_Supplied passage_

Date of Award

5-2024

Document Type

Dissertation

Degree Name

Doctor of Philosophy (PhD)

Department

Chemical and Biomolecular Engineering

Committee Chair/Advisor

Eric M. Davis

Committee Member

Mark Roberts

Committee Member

Stephen Creager

Committee Member

David Bruce

Abstract

While vanadium redox flow batteries (VRFBs) have garnered significant attention as a promising scalable energy storage technology, the current membrane material used in this technology, Nafion™, suffers from high cross mixing of vanadium ions in the liquid electrolytes, directly impacting battery performance properties such as the voltage and coulombic efficiencies, as well as resulting in a reduction in the overall battery lifetime. The use of ionomer nancomposites has proven to be one promising route of directly addressing the issue of high ion crossover, though the mechanism by which the nanoparticles act to reduce crossover remains in open question. Herein, the vanadium ion (VO2+) dynamics within Nafion nanocomposites were investigated, to provide a better understanding for the tuned vanadium ion permeability. Further, the transport and structural properties of nanocomposites fabricated from a more cost effective ionomer, sulfonated poly(ether ether ketone) (SPEEK) were explored. In addition to traditional nanofillers like silica, the use of organic nanofillers obtained from renewable sources, in this case, lignin, were also explored. Specifically, silica nanoparticles (SiNPs), functionalized with both cationic (i.e., amine groups) and anionic (i.e., sulfonic acid groups) surfaces, as well as lignin of varying molecular weights were incorporated into the ionomer membranes. Finally, the concentration of SiNPs and lignin in the ionomer composite membranes were systematically varied, reaching concentrations as high as 10 mass % and 25 mass % for SiNPs and lignin, respectively.

_Material provided_
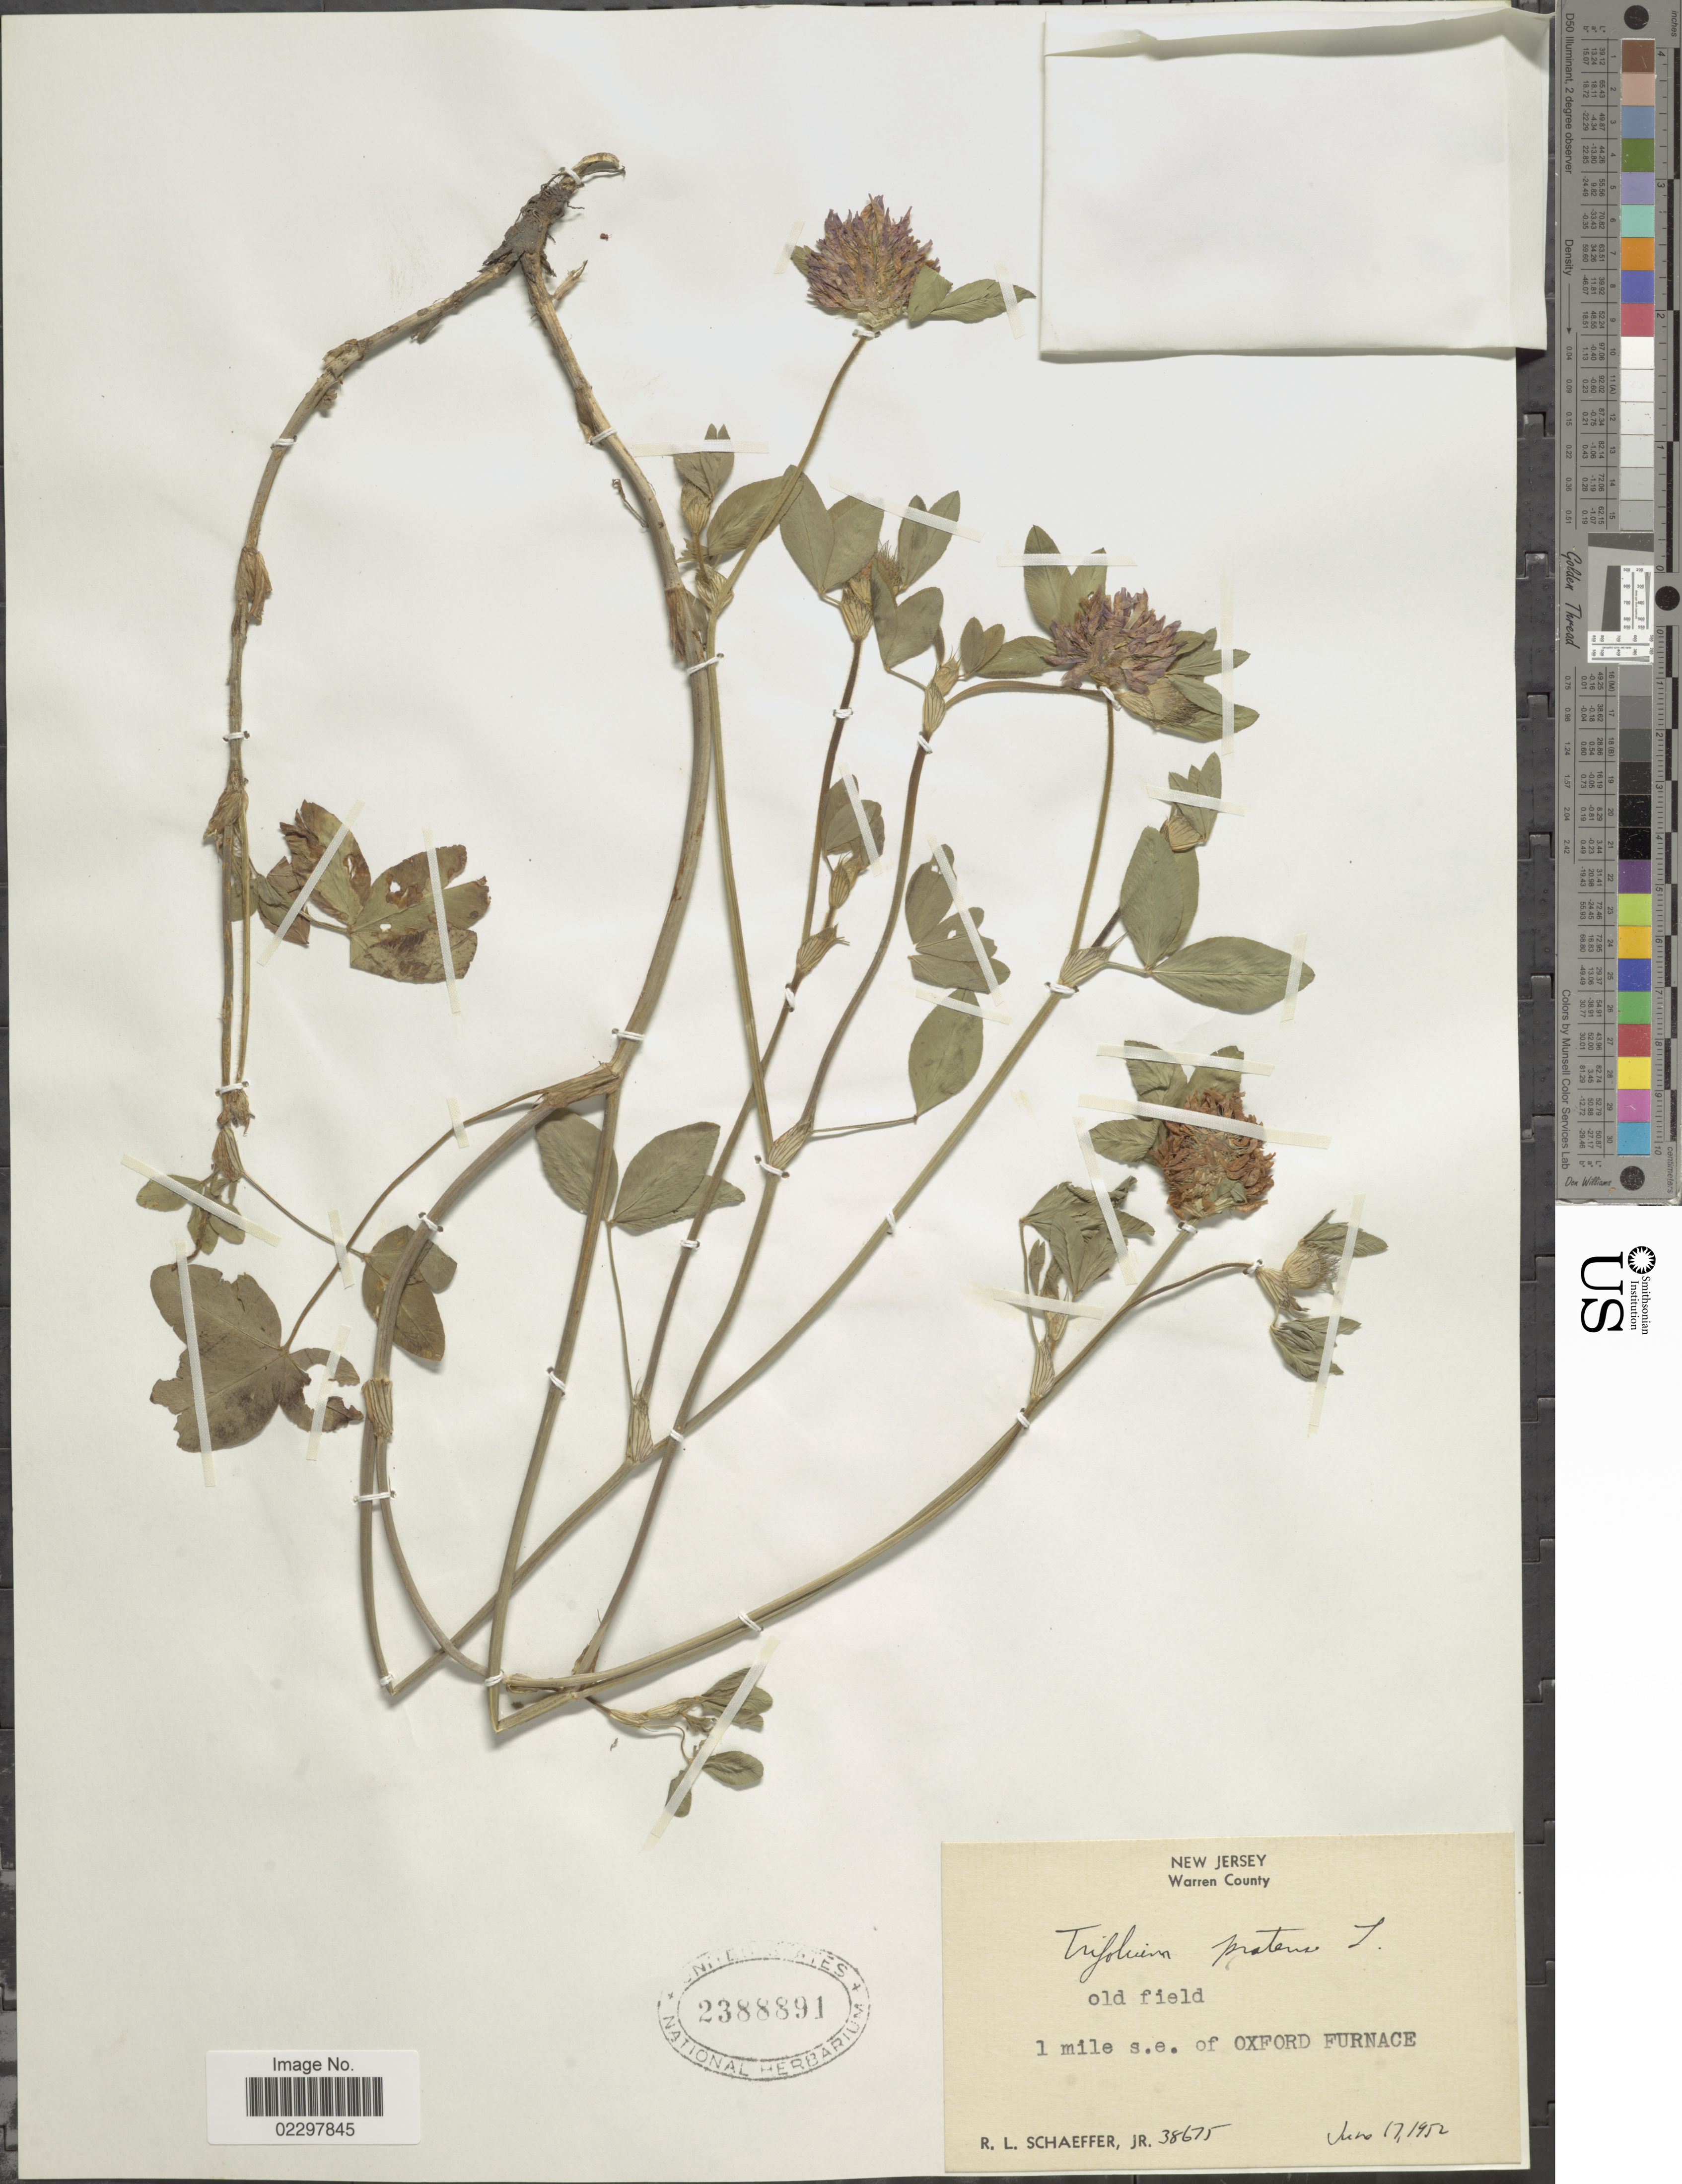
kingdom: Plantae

_What is asked_
Print the whole dissertation page word for word. Work from the dissertation page alone and set the data aside.

_Result for this exercise_
Date of Award

5-2024

Document Type

Dissertation

Degree Name

Doctor of Philosophy (PhD)

Department

Chemical and Biomolecular Engineering

Committee Chair/Advisor

Eric M. Davis

Committee Member

Mark Roberts

Committee Member

Stephen Creager

Committee Member

David Bruce

Abstract

While vanadium redox flow batteries (VRFBs) have garnered significant attention as a promising scalable energy storage technology, the current membrane material used in this technology, Nafion™, suffers from high cross mixing of vanadium ions in the liquid electrolytes, directly impacting battery performance properties such as the voltage and coulombic efficiencies, as well as resulting in a reduction in the overall battery lifetime. The use of ionomer nancomposites has proven to be one promising route of directly addressing the issue of high ion crossover, though the mechanism by which the nanoparticles act to reduce crossover remains in open question. Herein, the vanadium ion (VO2+) dynamics within Nafion nanocomposites were investigated, to provide a better understanding for the tuned vanadium ion permeability. Further, the transport and structural properties of nanocomposites fabricated from a more cost effective ionomer, sulfonated poly(ether ether ketone) (SPEEK) were explored. In addition to traditional nanofillers like silica, the use of organic nanofillers obtained from renewable sources, in this case, lignin, were also explored. Specifically, silica nanoparticles (SiNPs), functionalized with both cationic (i.e., amine groups) and anionic (i.e., sulfonic acid groups) surfaces, as well as lignin of varying molecular weights were incorporated into the ionomer membranes. Finally, the concentration of SiNPs and lignin in the ionomer composite membranes were systematically varied, reaching concentrations as high as 10 mass % and 25 mass % for SiNPs and lignin, respectively.